Tuesday, March 23, 2010

Français!

Sorry I haven't posted in a while. I have lots of excuses, particularly TIMEPASSESTOOFAST. I love it here. I wish I could think of a stronger word than love, but my vocabulary is pretty limited what with not speaking much English lately. And not reading much English. (AHEM. Where's my March Atlantic, mom?)

So I could write about learning to ski, or the AFS outing to see the Quartier latin, or all the time I'm spending in Paris on the weekends now that the weather is warm and sunny.

But I've already told those stories to people, and they're stale. Instead, here's a post about la langue française, which interests ME, at any rate.

Things I've Noticed, a List in No Particular Order
  • I figured out how to say like in French, in the Valley Girl sense of the word. The word is genre but when it means like you have to make it all mumbly and simltaneously make an N come out your nose and swallow an R. I haven't mastered the pronunciation, which is unfortunate because I like that word. Genre.
  • Kinetic energy = l'énergie cinétique with a C. So are the words kinetic and cinema related? (That blew my mind for an entire Physics class...So maybe I'm a little more littéraire than scientifique.)
  • I learned in French class that ball = le ballon but actually ball = la balle. La balle means bullet too, which is the basis for this really funny ad that comes on before NCIS on Fridays (which I always watch. I don't know if it's good in English, but dubbed in French, it's hilarious.).
  • The way you say To feel lazy (rough translation) is avoir la flemme.
  • I spent almost an entire Bio class wondering what bourgeon, a key word in the lesson, meant.

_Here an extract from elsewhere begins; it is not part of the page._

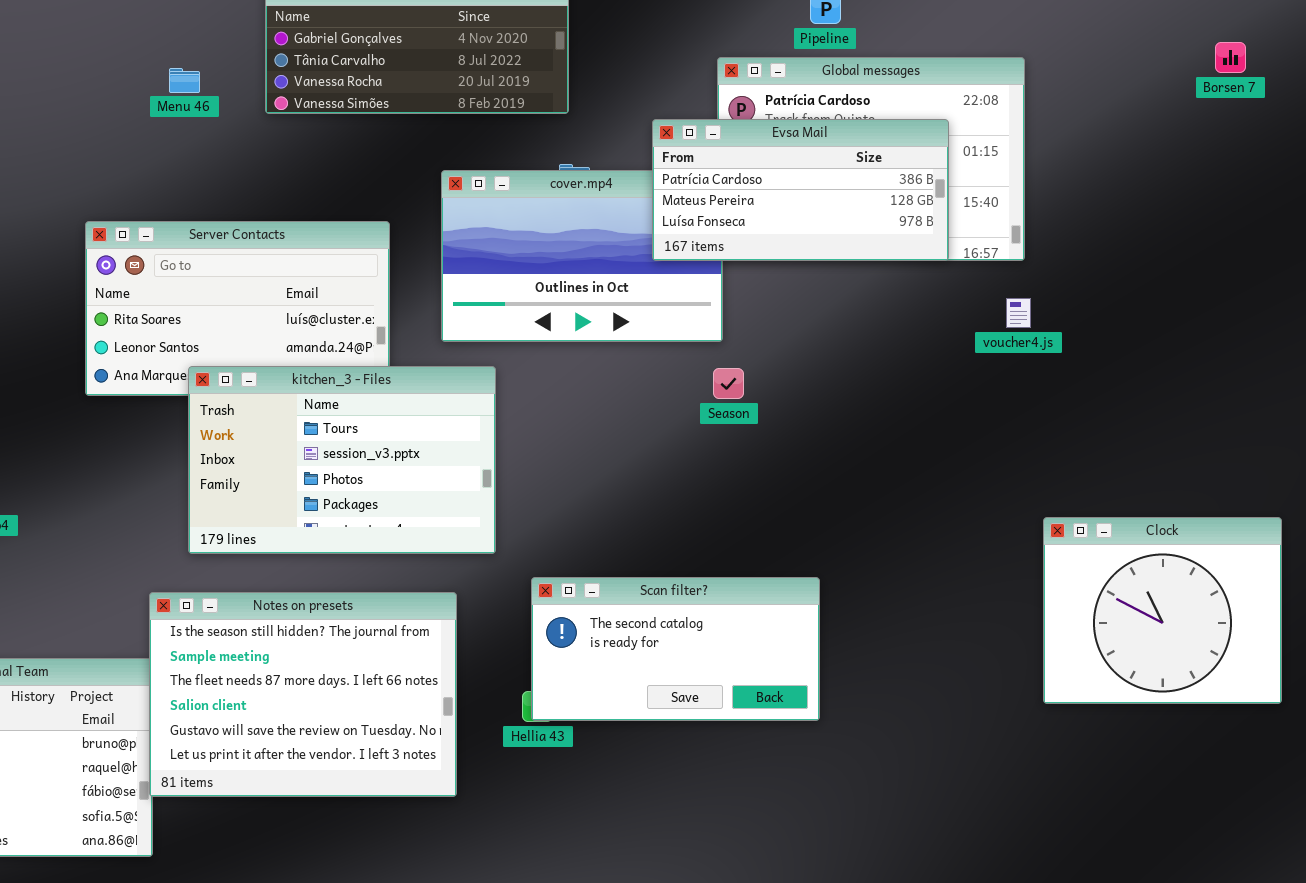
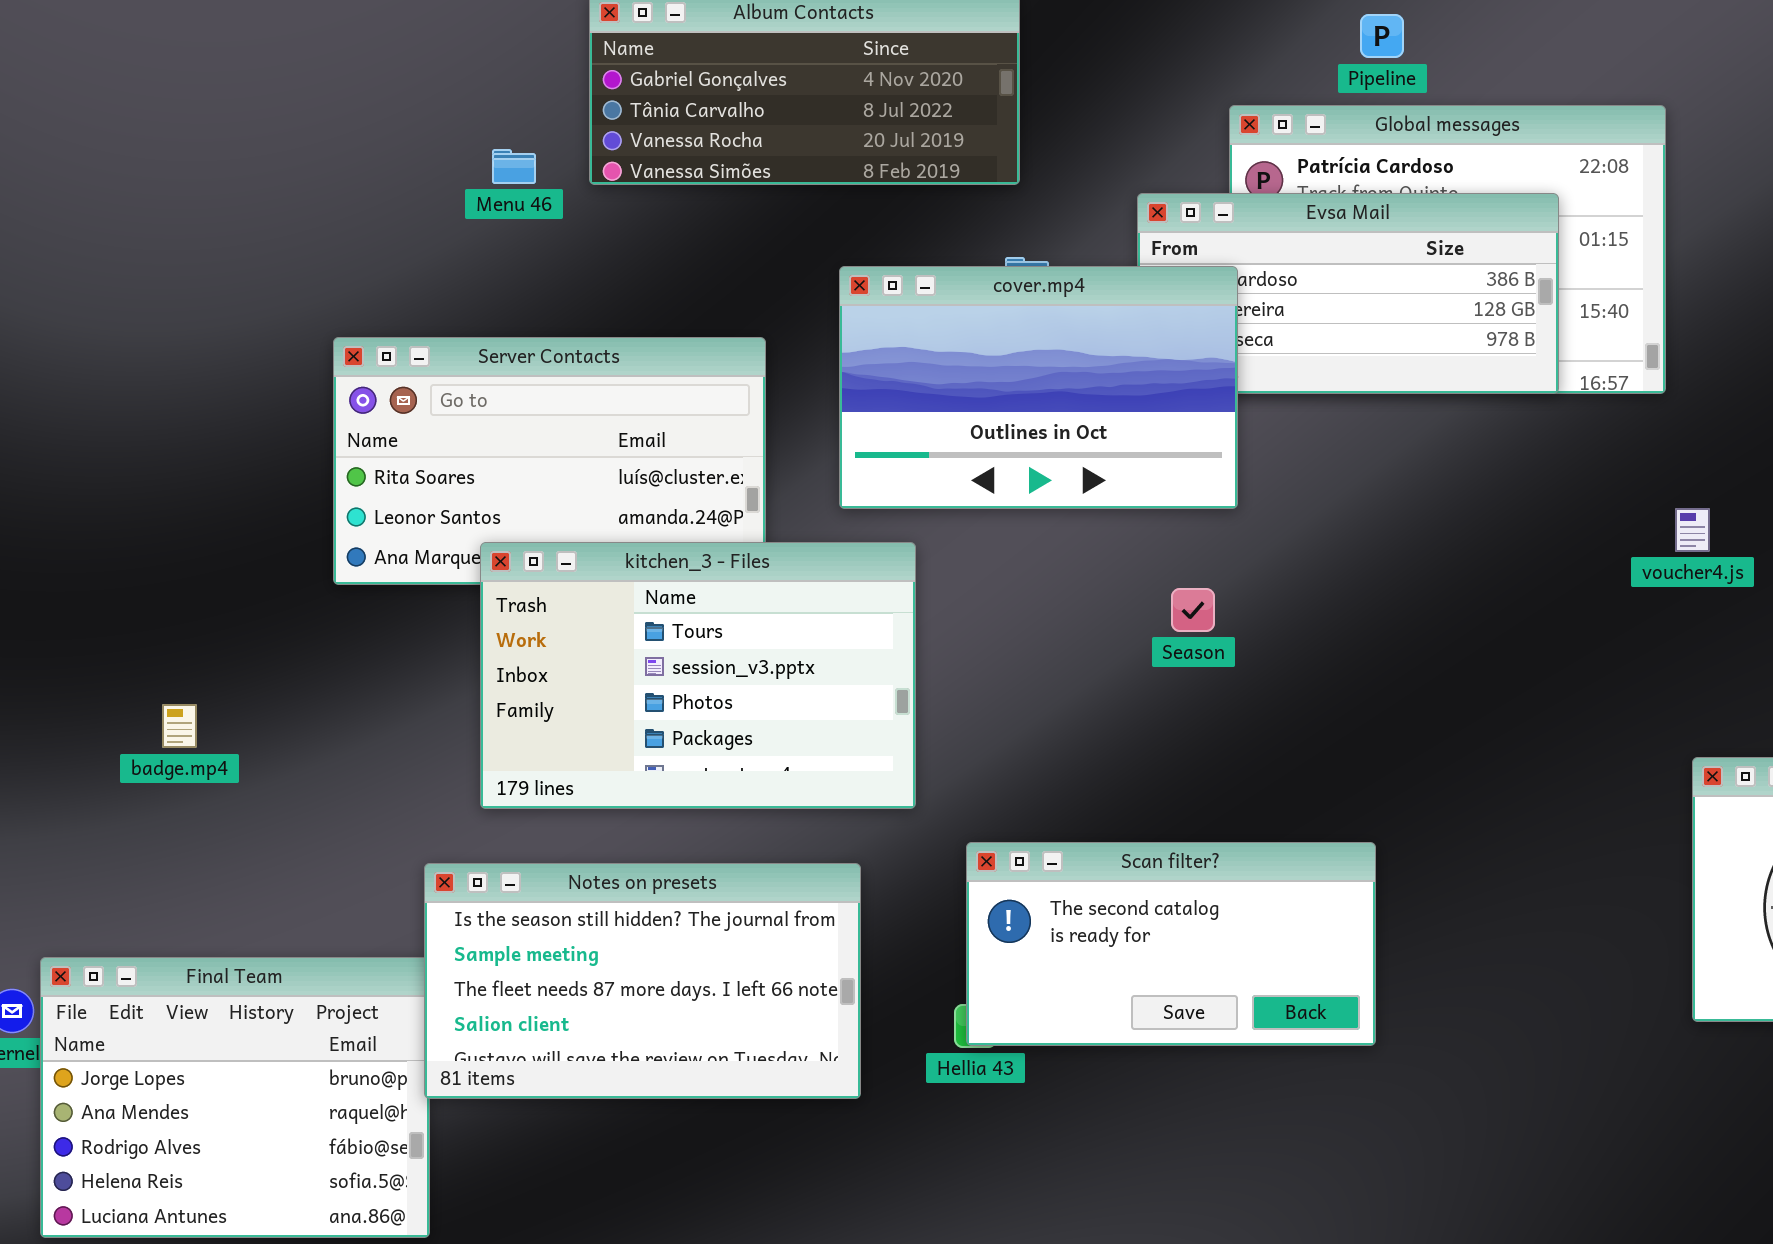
Menu 46: [169,68,200,93] -> [492,149,536,184], moved
cover.mp4: [441,170,723,342] -> [839,266,1238,509], raised
voucher4.js: [1006,298,1031,328] -> [1675,508,1710,552], moved
Season: [713,368,744,399] -> [1171,588,1215,632], moved
Notes on presets: [149,592,457,797] -> [424,863,861,1099], resized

Towards the end I figured out that it means bud, like in burgeoning in English, but until then, it was like morphogenèse des végétaux-themed MadLibs! There is absolutely nothing as wonderful as not being fluent.
  • I have a whole new ski-themed vocabulary that I only know how to say in French! dérapage, chasse-neige, bosse, téléski...gamelle (well, that last one means a wipeout, but it was probably my Most-Used Word that week, so it bore mentioning).

Happy now? Good. Until next month, dear readers,

With love,

Lucie

Thursday, February 18, 2010

I'm Number (forty-)ONE!

My blog got ranked as the forty-first best exchange blog by Lexiophiles.com!

Thanks for voting!

(And 41 is a much nicer number than, say, 1. Really. It means I have room for improvement.)

Tuesday, February 16, 2010

Semaine Blanche

This week is exam week (semaine blanche in French) for me! Fun! So far I've failed a French written test (on humorous poetry; if there are two things I don't understand in French, they're humor and poetry...), failed a math test (but to a lesser degree than most of my classmates, I think), and DOMINATED MY FRENCH ORAL TEST! 17 out of 20!!!!!!!!!!!!!!! I'm so proud of that. I almost speak French!

Tomorrow I'll pass Physique-Chimie, Thursday I'll fail SVT (biology), and Friday I get to go on a field trip. All in all a good week, since I only have two hours of testing a day. (Except Monday, when I had five hours, all in a row and all for French class, but that's over with now, thank God.)

I'm going to go study now, I think. Blah.

Le jour de Saint Valentin

Moderately interesting cultural difference, right here:

My real mom
sent me some of those heart-shaped candies for Valentine's Day (the ones that say I <3 U and CUTIE; you know the ones I mean), enough to share with people here.

My host mom
thought it was weird that I was sharing candy with people, because apparently in France Valentine's day is exclusively pour les amoureux, and if you give candy to someone it Means Something.

I shared the candy anyway, with my best American smile.